President of the Industrial Court, Deborah Thomas-Felix yesterday called for the country to “collectively and urgently” address the root causes of crime and its impact on business and economic development and devise mechanisms to protect business owners and workers from these growing incidences of crime.”
She also called on the country’s trade unions to improve their ability to “clinically and thoroughly” analyse the financial reports of companies where they represented workers so they could have “a more panoramic understanding” of the company’s financial state and provide their members with “a realistic and comprehensive report...of what is actually taking place in the company and in so doing, better represent them.”
Thomas-Felix was delivering the address at a special sitting of the Industrial Court to mark the opening of the court’s Law Term.
She also called for improved dialogue between business and labour, saying this was the time “for all hands to be on deck.”
Thomas-Felix, later, welcomed the decision of the Labour Movement to rejoin the National Tripartite Council of Trinidad and Tobago (NTAC).

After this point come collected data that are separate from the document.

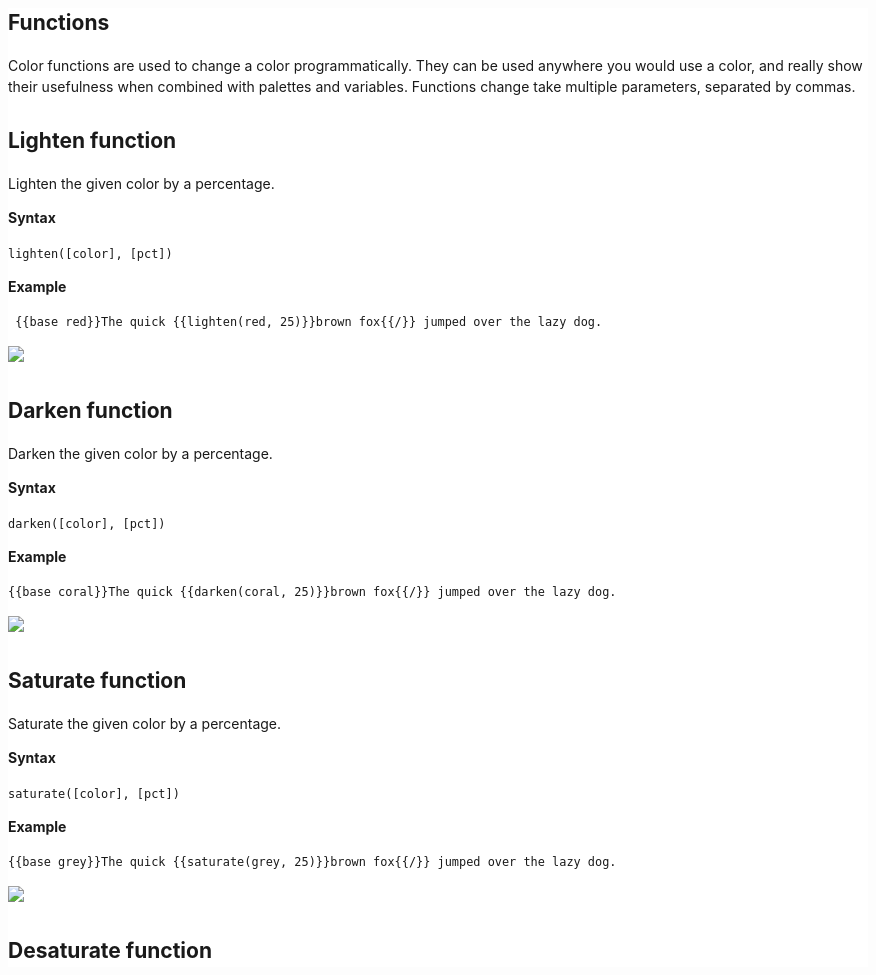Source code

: Functions
-----

Color functions are used to change a color programmatically. They can be used anywhere you would use a color, and
really show their usefulness when combined with palettes and variables. Functions change take multiple parameters, separated
by commas.

Lighten function
-----

Lighten the given color by a percentage.

**Syntax**

`lighten([color], [pct])`

**Example**
```
 {{base red}}The quick {{lighten(red, 25)}}brown fox{{/}} jumped over the lazy dog.
 ```

![](http://www.torilmud.com/images/colors/colors_fn_lighten.png)

Darken function
-----

Darken the given color by a percentage.

**Syntax**

`darken([color], [pct])`

**Example**
```
{{base coral}}The quick {{darken(coral, 25)}}brown fox{{/}} jumped over the lazy dog.
```
![](http://www.torilmud.com/images/colors/colors_fn_darken.png)

Saturate function
-----

Saturate the given color by a percentage.

**Syntax**

`saturate([color], [pct])`

**Example**
```
{{base grey}}The quick {{saturate(grey, 25)}}brown fox{{/}} jumped over the lazy dog.
```

![](http://www.torilmud.com/images/colors/colors_fn_saturate.png)

Desaturate function
-----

She said, “These relationships should be aimed at developing strategies that can impact on the survival and profitability of businesses and the promotion of sustainable, equitable economic growth in Trinidad and Tobago.”
Speaking on economic inequality in TT, she said that as the country deals with the fall in energy prices and other challenges, “The gap between the haves and the have-nots is widening.”

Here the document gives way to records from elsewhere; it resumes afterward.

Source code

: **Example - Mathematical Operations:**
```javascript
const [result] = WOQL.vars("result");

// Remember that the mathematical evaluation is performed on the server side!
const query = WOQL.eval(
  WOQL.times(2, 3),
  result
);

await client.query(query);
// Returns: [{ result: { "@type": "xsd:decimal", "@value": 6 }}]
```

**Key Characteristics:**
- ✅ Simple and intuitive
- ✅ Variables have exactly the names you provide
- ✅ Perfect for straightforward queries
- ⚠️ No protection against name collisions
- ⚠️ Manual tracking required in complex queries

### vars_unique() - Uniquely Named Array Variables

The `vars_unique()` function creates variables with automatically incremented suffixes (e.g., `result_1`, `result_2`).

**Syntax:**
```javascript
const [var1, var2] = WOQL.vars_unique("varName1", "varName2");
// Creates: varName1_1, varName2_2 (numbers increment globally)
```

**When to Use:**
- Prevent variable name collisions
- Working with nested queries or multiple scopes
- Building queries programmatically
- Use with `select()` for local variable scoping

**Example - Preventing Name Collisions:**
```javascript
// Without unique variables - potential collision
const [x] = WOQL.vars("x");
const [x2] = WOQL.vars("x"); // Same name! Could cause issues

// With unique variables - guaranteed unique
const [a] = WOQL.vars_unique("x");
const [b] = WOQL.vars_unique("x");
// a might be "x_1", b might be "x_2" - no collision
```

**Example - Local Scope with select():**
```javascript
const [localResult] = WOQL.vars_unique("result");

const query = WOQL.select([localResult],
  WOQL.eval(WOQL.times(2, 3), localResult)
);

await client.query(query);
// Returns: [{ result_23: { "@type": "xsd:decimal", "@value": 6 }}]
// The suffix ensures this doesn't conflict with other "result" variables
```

Thomas-Felix talked about the possible link between poverty, inequality and crime, saying that crime and poverty have always been closely linked in this country, adding, “Despite our gains made in development, there is a shrinking middle class and an increasing number of poor citizens, including those who can be defined as the ‘working poor’–those who are employed but are still living below the poverty line.”

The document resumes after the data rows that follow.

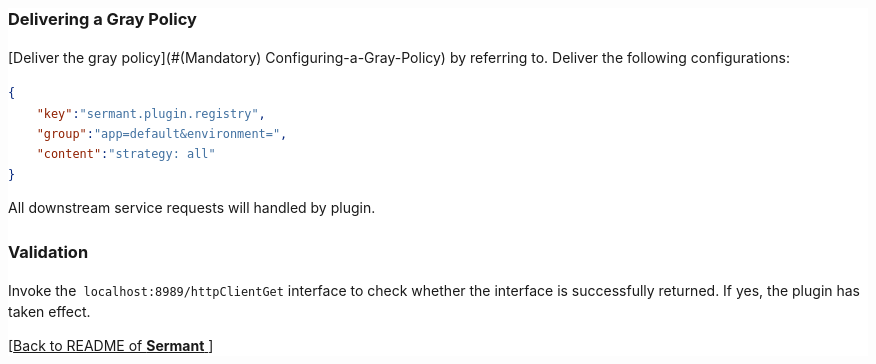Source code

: ### Delivering a Gray Policy

[Deliver the gray policy](#(Mandatory) Configuring-a-Gray-Policy) by referring to. Deliver the following configurations:

```json
{
    "key":"sermant.plugin.registry",
    "group":"app=default&environment=",
    "content":"strategy: all"
}
```

All downstream service requests will handled by plugin.

### Validation

Invoke the` localhost:8989/httpClientGet` interface to check whether the interface is successfully returned. If yes, the plugin has taken effect.

[[Back to README of **Sermant** ](../../README.md)]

She said crime created instability and fostered a semi-permanent culture of fear among citizens.
“Critically, this instability and fear also permeate specific sectors, particularly the business sector as they depress the entrepreneurial spirit, incur tremendous costs in terms of security provisions, limit customer activity and purchasing power and work to generally prevent businesses from thriving, particularly small businesses.”
She said the country must “collectively and urgently address the root causes of this crisis.”